Q: What has been the long-term impact of their discovery?
A: Chirped pulse amplification systems have proliferated worldwide – they’re pushing the limits in terms of high intensities, in large facilities. There’s also been this outgrowth of smaller systems, which are finding lots of industrial applications. Where they found their first major niche was in eye surgery. That was a continuation of my thesis as well – once we developed these high-power systems that were compact, real-world applications started to sprout up. All laser LASIK employs a femtosecond component.
They’re also used for a lot of rapid 3D prototyping. Femtosecond lasers can do additive 3D printing but they can also do subtractive manufacturing. My PhD student Nathan Worts has just finished writing and publishing a paper where we took a laser 3D printer and printed a part and then we were able to show with the femtosecond laser we could reduce the surface as printed surface roughness. Another challenge of 3D printing metal parts is how you authenticate it as a part from a given system – it’s going to be easy to produce knockoffs. Nathan was able to use a femtosecond laser to write a code on the surface of the part that’s invisible. Only the manufacturer will know where it is, and when you shine a light on it, the special code lights up in rainbow colors. It went from an initial discovery to real-world applications in advanced manufacturing.
Q: What was your reaction when you heard the news?
A: It was always in the back of many of our minds, all of the students who worked for him, that this was that big of a discovery. I started getting emails from friends and all of us who worked together that morning. A lot of us always wondered if it would receive a Nobel because it was a technology achievement, not basic science. For those of us that work in the technology areas, it’s super exciting to see that technology is being held up to the level of basic science.
Q: How has the work you did with Dr. Mourou influenced the research you are conducting today here at Mines?
A: It still influences what I do today. Both Physics Professor Chip Durfee and I here at Mines work on advancing the source development – there are still ways to make the lasers better, more compact, more efficient, higher average power. We’re both actively engaged in that. Chip really derives a lot of the basic science applications with these new sources and I drive the technology end. It’s super synergistic.
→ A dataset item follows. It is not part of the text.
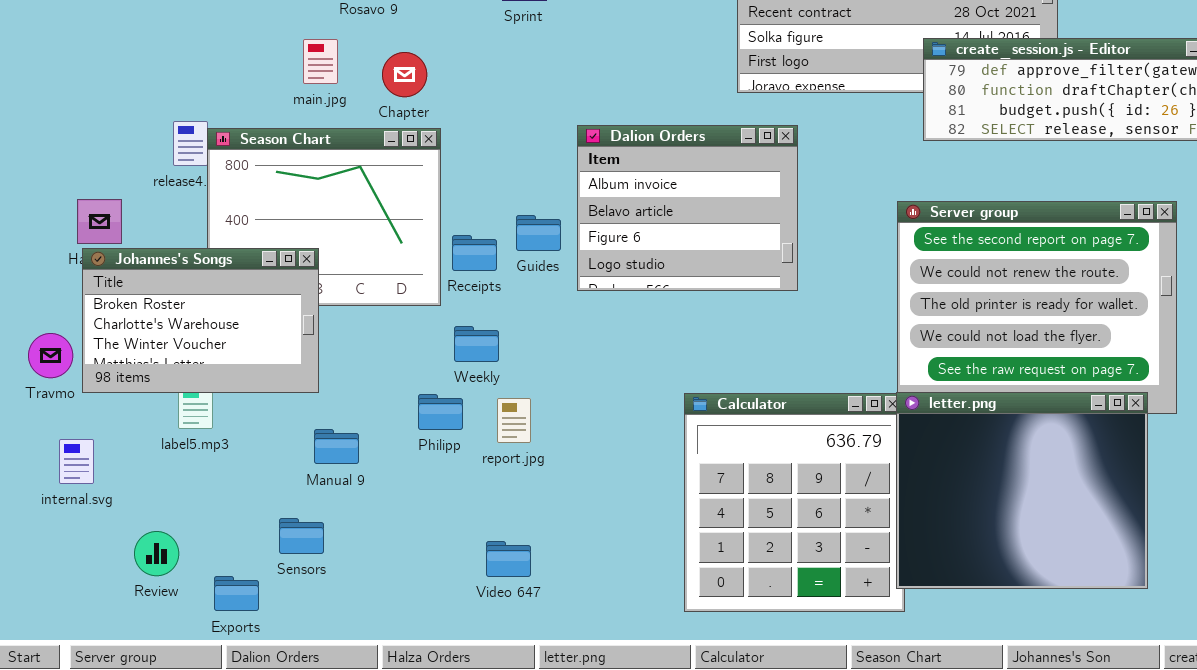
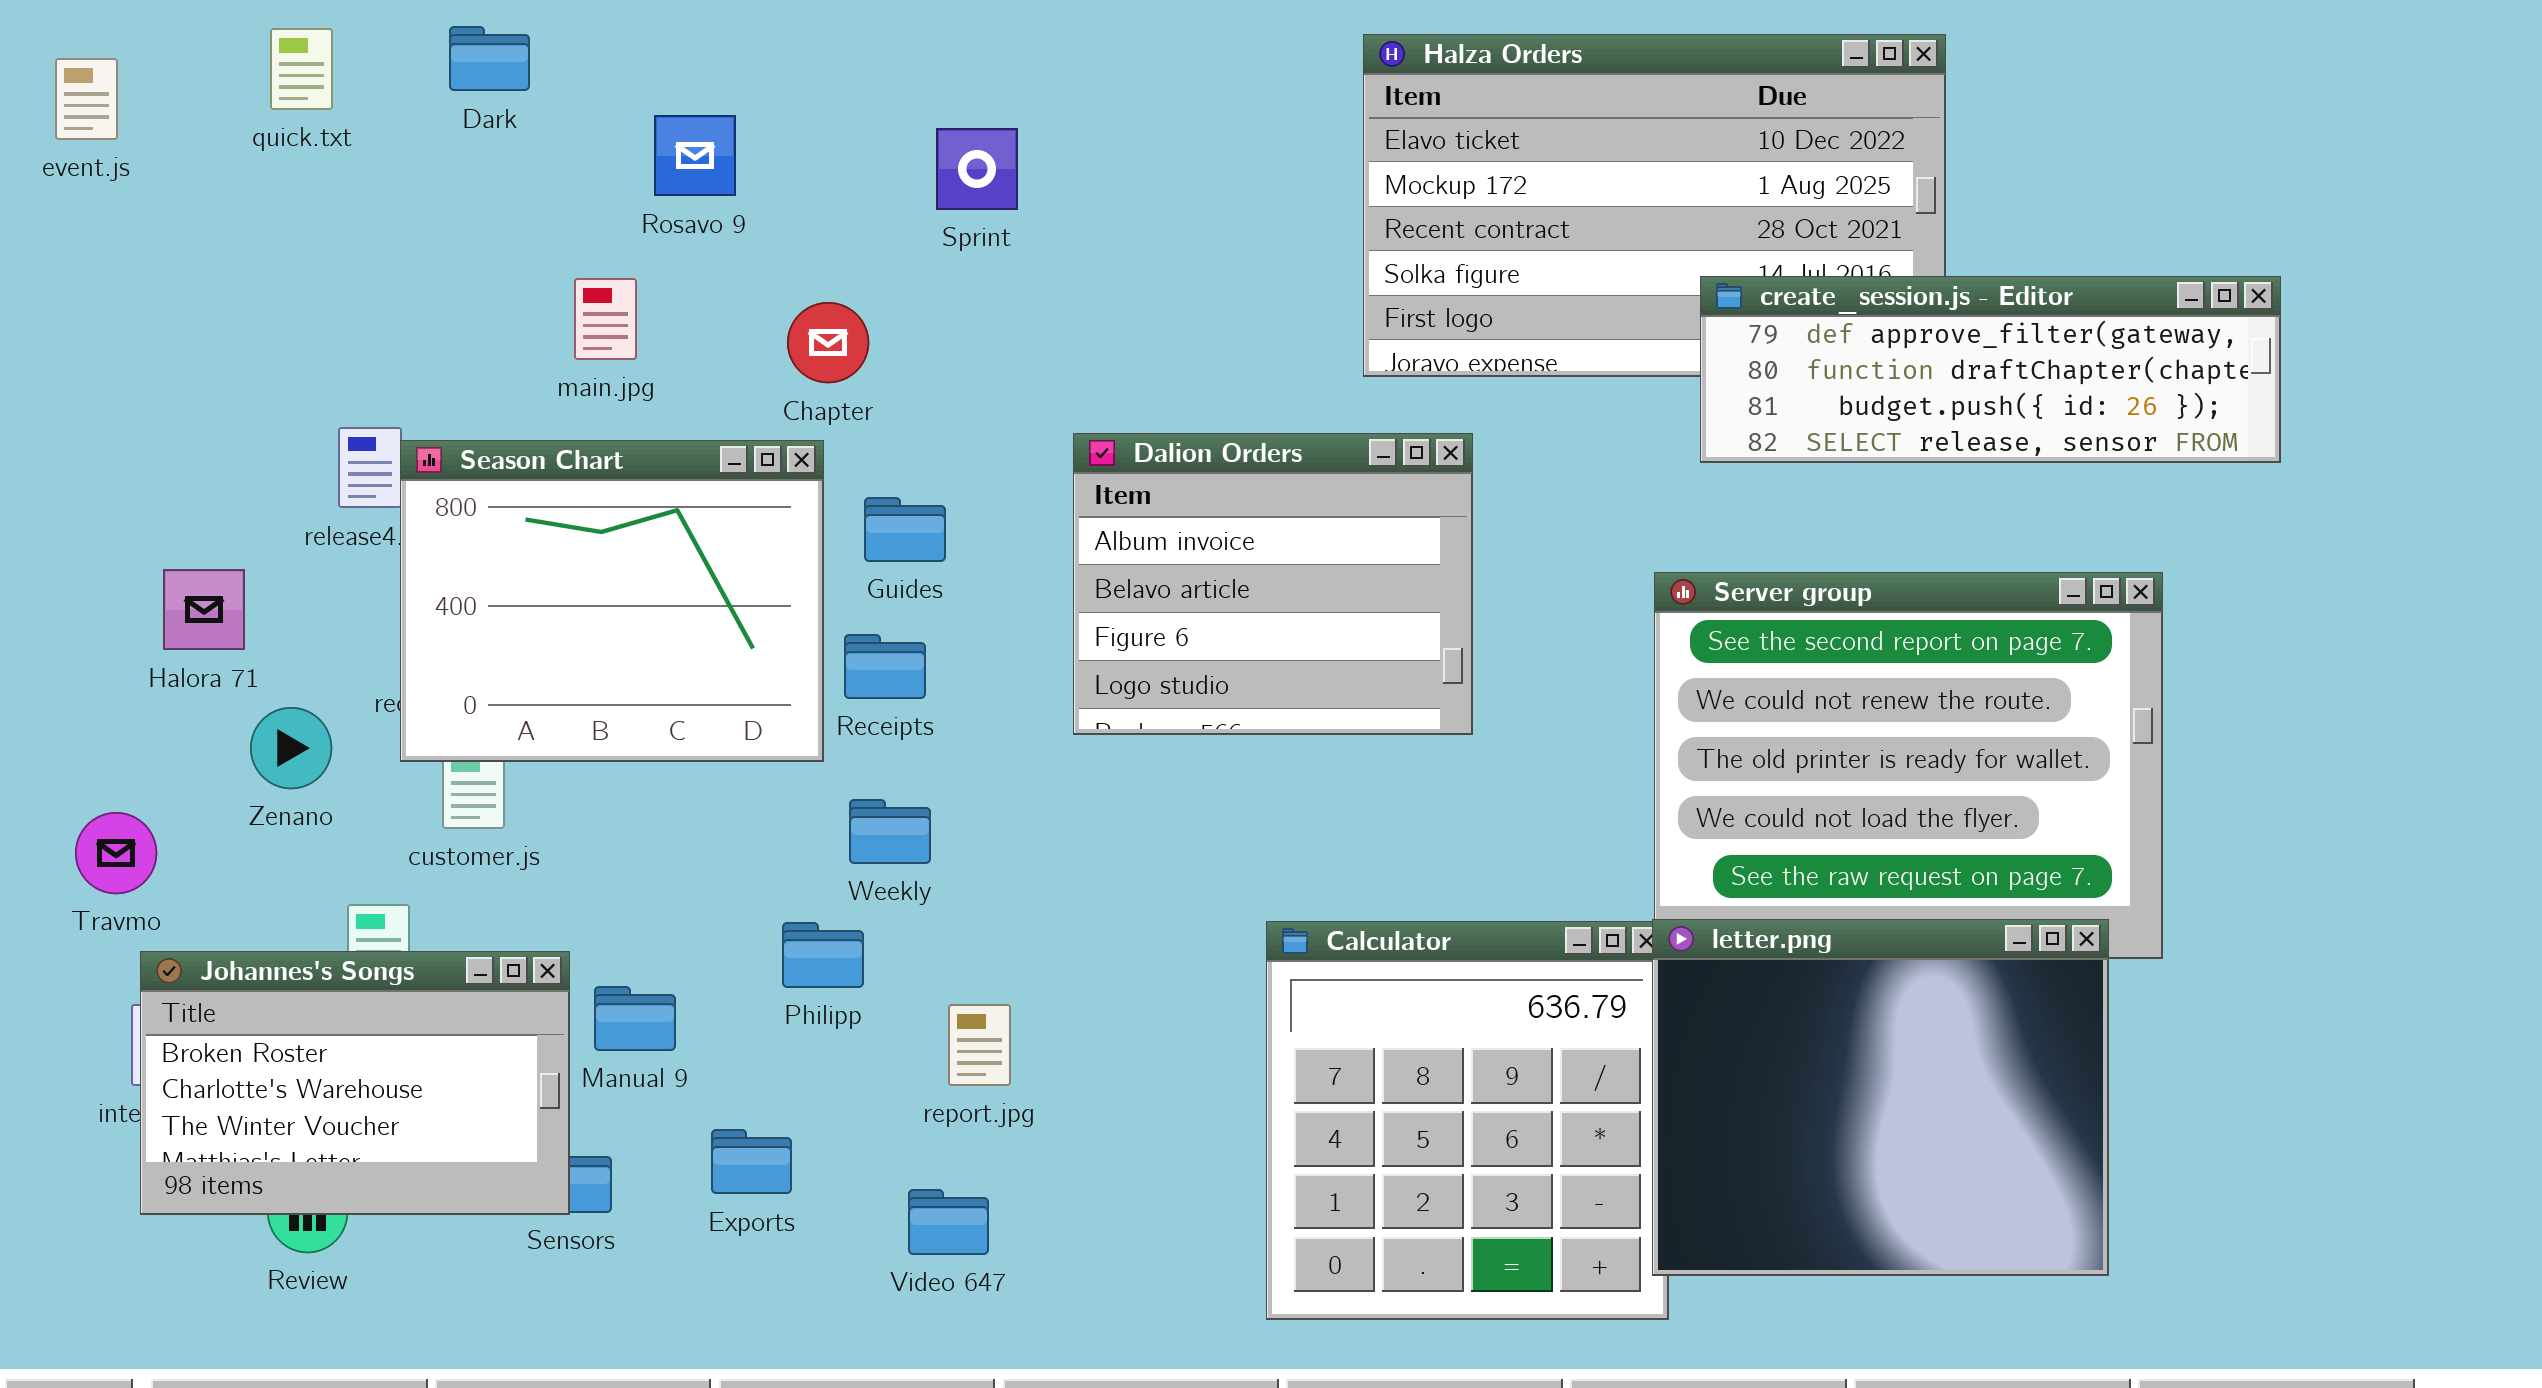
Chapter: [382,52,427,97] -> [787,302,869,383], moved
Guides: [516,215,561,251] -> [864,497,946,562], moved
Johannes's Songs: [82,248,319,393] -> [140,951,570,1215], moved
report.jpg: [497,398,531,443] -> [948,1004,1011,1086], moved
Exports: [214,576,259,611] -> [711,1129,792,1194], moved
We’ve got this great new advanced manufacturing initiative here on campus, so I’m involved with Aaron Stebner, in Mechanical Engineering, now in using our techniques both as a metrology in advanced manufacturing and a way to process parts in advanced manufacturing. For me, it’s really fun. We keep pushing the technology but also having this almost immediate impact on what we can do in industry. We’re also working with Geology, with Alexis Navarre-Sitchler. We’ve worked with Mike Kaufman in Metallurgical and Materials Engineering, David Marr in Chemical and Biological Engineering, folks in Chemistry. It’s getting broader and broader, all the things we can do.
Designing and building femtosecond lasers from scratch is becoming a lost art. There are so many companies now – it’s become a nice economic business for companies to produce them and universities now buy them versus having faculty build them from scratch. But our students here at Mines still have to develop them from scratch. They get that unique experience and now they’ve got multiple pathways in their career – they can go work for these companies who are finding it harder and harder to find students who have actually built these systems or they can go into academia or industry and apply them.
Editor’s note: This interview has been condensed and edited for clarity.